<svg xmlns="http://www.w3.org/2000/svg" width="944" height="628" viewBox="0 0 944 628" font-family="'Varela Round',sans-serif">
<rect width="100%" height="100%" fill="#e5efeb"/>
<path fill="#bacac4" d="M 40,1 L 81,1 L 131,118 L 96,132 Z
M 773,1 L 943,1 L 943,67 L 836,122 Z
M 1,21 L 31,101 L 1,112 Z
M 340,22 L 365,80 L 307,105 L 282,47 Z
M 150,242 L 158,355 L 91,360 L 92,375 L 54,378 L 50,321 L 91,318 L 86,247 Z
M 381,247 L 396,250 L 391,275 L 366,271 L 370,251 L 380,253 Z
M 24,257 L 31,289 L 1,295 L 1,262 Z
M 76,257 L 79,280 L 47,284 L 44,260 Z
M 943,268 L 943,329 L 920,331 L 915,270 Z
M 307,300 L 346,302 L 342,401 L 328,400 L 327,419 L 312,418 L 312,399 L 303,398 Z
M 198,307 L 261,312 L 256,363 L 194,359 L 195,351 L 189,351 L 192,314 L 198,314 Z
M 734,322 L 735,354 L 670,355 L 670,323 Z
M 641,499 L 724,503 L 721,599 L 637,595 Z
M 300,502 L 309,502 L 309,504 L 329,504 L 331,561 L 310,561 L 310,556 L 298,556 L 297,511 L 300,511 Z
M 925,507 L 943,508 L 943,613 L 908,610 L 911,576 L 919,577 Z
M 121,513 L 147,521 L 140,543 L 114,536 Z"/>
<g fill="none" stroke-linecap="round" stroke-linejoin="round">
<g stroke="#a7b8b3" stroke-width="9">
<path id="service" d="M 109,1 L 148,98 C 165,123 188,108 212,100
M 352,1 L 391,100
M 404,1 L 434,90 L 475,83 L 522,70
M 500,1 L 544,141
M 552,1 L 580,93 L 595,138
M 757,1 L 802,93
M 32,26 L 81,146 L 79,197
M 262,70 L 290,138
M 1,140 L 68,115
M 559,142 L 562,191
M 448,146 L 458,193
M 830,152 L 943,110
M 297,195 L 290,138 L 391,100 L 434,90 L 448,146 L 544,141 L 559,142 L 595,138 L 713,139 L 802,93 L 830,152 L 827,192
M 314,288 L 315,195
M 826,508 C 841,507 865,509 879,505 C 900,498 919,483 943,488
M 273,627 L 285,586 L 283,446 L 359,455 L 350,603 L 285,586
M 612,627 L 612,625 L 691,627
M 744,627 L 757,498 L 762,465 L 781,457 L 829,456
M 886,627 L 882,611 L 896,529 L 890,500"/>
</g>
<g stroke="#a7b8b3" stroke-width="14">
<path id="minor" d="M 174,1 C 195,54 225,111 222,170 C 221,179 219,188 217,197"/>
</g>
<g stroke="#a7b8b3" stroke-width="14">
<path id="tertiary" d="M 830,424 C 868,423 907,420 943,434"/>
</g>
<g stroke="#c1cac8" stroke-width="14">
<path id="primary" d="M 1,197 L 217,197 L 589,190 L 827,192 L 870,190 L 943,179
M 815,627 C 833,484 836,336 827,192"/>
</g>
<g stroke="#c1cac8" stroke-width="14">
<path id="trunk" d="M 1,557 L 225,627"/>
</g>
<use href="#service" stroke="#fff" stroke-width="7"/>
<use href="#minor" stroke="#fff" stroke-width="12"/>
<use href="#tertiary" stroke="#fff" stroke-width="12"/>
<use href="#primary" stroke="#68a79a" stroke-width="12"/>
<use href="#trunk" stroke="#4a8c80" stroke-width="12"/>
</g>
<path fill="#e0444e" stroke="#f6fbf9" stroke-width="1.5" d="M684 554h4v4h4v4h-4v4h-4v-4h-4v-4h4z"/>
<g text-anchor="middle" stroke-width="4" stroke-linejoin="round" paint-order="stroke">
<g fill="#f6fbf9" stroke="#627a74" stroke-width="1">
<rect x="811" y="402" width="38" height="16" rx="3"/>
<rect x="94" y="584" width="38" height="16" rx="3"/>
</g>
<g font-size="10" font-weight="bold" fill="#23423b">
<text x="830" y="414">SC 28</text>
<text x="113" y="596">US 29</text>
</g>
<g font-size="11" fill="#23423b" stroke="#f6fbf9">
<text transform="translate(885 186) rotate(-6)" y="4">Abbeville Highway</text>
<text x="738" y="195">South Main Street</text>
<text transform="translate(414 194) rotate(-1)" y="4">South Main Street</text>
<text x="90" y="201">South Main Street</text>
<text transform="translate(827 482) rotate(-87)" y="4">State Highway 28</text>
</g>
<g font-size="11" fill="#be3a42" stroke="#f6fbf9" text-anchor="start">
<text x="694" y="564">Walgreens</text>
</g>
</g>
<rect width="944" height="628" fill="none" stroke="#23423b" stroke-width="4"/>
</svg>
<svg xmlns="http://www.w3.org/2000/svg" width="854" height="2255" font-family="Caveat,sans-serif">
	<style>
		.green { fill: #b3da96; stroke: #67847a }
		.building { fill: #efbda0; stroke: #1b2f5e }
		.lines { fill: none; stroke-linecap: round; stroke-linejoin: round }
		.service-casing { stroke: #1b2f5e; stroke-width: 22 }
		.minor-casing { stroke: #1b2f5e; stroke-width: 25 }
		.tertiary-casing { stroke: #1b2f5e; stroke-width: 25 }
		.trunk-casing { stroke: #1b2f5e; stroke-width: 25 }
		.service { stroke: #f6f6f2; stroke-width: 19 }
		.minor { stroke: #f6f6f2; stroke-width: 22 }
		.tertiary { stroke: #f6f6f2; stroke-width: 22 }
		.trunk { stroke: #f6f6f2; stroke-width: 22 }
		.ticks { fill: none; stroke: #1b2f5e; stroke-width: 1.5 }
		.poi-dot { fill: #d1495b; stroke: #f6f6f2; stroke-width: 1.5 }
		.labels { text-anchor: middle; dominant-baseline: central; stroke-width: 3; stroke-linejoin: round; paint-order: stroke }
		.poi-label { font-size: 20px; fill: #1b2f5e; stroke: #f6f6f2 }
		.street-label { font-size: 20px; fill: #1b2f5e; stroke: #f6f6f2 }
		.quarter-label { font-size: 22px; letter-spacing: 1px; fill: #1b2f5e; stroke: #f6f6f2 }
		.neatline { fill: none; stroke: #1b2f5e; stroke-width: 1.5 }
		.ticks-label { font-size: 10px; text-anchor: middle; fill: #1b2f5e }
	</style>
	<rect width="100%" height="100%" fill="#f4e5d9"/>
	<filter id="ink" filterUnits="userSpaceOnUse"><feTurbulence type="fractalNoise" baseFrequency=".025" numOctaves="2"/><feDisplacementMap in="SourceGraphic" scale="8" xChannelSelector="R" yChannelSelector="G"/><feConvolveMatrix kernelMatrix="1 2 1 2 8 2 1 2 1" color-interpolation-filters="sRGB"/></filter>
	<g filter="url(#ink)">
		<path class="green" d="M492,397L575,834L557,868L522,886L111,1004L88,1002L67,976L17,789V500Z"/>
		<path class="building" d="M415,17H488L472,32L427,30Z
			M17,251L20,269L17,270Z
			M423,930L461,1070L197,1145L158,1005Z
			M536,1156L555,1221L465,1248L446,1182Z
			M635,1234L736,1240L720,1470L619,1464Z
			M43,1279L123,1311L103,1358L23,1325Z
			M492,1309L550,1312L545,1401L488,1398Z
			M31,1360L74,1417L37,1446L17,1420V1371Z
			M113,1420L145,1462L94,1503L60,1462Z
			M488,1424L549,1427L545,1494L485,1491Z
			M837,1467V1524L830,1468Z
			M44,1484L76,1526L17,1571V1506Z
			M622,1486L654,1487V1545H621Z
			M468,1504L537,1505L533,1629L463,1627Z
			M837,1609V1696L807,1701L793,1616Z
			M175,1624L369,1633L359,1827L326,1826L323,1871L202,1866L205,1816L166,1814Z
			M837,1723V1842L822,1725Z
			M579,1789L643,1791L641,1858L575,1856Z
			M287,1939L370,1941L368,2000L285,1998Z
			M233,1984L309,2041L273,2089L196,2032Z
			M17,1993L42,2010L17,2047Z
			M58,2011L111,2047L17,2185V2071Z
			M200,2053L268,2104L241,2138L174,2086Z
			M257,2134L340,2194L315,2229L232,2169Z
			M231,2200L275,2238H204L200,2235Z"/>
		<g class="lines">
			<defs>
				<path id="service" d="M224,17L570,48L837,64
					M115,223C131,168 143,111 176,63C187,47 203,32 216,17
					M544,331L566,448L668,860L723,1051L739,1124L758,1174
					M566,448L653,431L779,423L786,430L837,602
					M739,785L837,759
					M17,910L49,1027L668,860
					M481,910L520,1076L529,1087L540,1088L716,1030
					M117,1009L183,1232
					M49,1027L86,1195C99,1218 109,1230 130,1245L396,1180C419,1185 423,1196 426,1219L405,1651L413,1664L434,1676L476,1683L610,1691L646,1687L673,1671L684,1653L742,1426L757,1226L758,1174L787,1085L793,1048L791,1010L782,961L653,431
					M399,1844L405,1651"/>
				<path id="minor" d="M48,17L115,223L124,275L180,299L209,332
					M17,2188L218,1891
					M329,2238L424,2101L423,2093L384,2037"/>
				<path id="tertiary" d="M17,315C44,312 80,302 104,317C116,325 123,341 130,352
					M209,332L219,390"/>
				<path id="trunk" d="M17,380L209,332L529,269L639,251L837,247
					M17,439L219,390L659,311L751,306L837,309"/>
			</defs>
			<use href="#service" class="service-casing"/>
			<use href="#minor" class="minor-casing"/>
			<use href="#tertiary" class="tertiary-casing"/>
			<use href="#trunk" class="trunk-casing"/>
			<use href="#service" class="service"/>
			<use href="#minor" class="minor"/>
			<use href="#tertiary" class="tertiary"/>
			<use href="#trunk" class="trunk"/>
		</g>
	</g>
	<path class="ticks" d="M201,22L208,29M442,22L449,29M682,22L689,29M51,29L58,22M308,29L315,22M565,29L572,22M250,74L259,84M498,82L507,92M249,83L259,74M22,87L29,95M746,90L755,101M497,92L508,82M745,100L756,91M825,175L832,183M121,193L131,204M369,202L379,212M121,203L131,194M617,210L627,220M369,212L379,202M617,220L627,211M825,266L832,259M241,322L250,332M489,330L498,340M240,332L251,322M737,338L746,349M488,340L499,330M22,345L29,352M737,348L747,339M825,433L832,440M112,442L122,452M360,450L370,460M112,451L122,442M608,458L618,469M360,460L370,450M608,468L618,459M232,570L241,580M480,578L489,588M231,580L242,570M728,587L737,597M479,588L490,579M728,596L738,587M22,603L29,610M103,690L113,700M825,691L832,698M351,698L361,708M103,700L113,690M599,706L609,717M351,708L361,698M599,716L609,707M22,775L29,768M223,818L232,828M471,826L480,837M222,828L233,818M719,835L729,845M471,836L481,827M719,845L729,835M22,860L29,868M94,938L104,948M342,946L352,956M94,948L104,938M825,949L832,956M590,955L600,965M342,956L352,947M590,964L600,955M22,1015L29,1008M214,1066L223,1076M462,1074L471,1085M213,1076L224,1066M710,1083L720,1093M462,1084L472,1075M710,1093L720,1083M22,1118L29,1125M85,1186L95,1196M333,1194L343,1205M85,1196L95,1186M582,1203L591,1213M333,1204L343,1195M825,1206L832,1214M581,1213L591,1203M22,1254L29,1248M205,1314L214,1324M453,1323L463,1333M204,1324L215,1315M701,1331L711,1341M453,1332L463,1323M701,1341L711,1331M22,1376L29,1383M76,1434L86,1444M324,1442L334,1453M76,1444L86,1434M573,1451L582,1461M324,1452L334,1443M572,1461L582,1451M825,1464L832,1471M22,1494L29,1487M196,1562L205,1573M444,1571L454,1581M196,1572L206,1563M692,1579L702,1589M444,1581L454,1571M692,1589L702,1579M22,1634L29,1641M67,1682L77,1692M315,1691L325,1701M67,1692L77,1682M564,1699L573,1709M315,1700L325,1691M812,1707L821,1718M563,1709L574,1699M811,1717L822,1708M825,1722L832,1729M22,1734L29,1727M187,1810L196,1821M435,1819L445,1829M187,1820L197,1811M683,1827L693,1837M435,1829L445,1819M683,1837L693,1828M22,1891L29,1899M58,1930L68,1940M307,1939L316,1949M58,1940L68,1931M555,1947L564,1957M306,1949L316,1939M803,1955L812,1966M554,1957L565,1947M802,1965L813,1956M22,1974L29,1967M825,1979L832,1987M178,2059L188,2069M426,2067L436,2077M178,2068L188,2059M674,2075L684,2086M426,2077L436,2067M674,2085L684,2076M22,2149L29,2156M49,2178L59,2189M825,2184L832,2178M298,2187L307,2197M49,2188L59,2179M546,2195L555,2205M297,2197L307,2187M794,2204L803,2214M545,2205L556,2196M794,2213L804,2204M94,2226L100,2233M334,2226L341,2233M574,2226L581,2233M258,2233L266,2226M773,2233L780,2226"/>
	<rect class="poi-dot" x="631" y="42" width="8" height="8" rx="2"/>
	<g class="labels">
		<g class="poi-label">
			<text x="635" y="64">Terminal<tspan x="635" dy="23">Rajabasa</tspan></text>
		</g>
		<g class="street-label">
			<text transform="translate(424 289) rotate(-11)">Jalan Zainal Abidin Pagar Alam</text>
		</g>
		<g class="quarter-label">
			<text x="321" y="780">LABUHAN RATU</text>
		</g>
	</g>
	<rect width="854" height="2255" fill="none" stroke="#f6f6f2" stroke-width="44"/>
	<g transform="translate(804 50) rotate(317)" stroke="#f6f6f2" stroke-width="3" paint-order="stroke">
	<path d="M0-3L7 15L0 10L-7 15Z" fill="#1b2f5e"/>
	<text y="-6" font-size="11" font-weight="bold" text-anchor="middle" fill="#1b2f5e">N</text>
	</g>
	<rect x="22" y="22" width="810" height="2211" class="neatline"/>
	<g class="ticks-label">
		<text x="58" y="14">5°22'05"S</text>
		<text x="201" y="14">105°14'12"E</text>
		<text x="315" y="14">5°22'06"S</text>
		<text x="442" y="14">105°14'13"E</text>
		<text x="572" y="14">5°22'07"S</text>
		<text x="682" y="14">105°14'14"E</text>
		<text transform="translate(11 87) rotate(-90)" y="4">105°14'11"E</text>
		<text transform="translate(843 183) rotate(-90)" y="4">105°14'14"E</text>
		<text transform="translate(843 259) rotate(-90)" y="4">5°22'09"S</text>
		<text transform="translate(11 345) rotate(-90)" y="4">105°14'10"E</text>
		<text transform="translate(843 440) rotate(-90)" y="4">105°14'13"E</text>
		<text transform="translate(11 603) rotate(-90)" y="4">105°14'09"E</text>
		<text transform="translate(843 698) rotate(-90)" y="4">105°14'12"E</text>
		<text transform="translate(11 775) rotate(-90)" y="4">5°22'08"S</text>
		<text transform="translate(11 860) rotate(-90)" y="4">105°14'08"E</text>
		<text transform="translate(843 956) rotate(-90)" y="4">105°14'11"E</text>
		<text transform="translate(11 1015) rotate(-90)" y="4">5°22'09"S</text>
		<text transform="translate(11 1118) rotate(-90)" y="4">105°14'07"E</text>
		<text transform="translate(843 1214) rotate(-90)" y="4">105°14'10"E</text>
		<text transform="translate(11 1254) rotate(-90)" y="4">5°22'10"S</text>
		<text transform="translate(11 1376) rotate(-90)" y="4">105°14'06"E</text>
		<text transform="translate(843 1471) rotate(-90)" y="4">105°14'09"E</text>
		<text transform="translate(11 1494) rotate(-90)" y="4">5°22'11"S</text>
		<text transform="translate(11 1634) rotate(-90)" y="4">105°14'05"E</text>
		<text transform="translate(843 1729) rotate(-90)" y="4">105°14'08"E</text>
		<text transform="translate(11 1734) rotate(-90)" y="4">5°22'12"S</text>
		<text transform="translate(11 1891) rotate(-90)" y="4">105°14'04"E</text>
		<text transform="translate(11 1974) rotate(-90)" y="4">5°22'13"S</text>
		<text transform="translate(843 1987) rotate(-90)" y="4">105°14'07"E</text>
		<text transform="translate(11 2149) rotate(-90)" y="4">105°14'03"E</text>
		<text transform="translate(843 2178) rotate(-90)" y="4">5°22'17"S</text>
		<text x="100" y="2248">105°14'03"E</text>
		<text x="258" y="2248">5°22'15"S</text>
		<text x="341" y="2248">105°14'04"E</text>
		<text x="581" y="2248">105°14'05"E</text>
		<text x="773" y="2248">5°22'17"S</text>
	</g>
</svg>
________________
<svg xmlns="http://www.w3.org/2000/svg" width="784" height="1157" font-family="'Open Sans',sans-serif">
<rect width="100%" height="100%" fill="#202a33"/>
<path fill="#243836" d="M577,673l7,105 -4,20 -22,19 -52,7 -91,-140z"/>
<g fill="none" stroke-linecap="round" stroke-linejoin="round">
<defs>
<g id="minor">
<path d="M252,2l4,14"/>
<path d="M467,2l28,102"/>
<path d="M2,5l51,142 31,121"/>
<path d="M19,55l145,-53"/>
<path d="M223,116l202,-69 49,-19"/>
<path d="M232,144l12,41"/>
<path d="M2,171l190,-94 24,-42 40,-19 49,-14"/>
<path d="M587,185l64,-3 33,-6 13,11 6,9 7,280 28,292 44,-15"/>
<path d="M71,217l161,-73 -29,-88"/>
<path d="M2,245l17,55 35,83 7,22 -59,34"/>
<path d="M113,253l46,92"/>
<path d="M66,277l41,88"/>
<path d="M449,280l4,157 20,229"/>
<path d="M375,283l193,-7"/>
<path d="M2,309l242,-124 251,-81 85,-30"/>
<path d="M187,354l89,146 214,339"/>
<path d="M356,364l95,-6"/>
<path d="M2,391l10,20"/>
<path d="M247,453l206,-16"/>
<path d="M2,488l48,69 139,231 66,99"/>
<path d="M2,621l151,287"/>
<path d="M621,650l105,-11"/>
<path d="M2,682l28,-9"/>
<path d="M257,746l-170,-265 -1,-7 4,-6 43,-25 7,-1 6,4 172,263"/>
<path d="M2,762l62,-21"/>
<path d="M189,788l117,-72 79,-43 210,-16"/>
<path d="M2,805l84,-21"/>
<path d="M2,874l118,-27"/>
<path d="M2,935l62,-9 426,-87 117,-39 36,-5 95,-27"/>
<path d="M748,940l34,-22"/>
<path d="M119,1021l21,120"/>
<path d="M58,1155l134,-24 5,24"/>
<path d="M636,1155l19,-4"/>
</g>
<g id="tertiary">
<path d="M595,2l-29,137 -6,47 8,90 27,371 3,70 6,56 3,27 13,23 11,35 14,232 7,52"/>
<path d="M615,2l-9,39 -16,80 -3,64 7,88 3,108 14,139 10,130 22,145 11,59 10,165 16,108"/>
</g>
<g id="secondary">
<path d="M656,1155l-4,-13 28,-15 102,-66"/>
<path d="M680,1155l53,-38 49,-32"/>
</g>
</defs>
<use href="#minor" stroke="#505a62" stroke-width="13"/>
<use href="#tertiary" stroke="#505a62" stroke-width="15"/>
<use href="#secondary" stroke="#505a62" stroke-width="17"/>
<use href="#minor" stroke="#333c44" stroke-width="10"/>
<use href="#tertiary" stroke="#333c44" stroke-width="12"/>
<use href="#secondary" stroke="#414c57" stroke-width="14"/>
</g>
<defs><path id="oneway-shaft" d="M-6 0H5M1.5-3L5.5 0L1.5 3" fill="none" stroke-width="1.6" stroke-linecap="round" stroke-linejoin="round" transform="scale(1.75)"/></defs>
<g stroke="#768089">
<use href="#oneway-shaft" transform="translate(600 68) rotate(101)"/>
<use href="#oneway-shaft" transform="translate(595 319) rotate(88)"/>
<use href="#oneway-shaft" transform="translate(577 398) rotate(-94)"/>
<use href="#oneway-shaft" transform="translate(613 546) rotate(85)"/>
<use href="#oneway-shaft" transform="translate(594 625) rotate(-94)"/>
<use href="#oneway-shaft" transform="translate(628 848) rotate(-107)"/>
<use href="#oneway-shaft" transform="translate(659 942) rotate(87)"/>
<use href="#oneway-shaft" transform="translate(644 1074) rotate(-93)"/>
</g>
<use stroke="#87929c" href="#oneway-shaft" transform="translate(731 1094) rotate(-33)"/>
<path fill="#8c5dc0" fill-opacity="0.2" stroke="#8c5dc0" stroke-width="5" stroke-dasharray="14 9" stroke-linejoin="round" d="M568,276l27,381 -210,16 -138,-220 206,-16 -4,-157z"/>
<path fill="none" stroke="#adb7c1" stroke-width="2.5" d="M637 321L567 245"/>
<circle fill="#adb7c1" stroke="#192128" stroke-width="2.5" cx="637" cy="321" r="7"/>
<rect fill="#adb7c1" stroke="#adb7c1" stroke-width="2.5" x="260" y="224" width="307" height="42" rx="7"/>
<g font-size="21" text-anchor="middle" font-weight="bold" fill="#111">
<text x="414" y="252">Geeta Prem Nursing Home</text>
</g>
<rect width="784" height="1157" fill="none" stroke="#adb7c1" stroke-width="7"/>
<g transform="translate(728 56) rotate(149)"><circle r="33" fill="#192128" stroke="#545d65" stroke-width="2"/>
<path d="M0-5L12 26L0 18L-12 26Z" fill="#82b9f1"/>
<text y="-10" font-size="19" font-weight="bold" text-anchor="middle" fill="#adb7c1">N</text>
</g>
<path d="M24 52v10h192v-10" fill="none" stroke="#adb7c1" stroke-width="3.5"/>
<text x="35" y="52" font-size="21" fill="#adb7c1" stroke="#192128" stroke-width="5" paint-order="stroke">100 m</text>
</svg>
________________
• ACTION ITEM
In the listing above, locate the line containing "M 500,1 L 544,141" and the line containing "M 826,508 C". Transcribe those two lines and everything between them, exactly as written.

• SOLVED PROBLEM
M 500,1 L 544,141
M 552,1 L 580,93 L 595,138
M 757,1 L 802,93
M 32,26 L 81,146 L 79,197
M 262,70 L 290,138
M 1,140 L 68,115
M 559,142 L 562,191
M 448,146 L 458,193
M 830,152 L 943,110
M 297,195 L 290,138 L 391,100 L 434,90 L 448,146 L 544,141 L 559,142 L 595,138 L 713,139 L 802,93 L 830,152 L 827,192
M 314,288 L 315,195
M 826,508 C 841,507 865,509 879,505 C 900,498 919,483 943,488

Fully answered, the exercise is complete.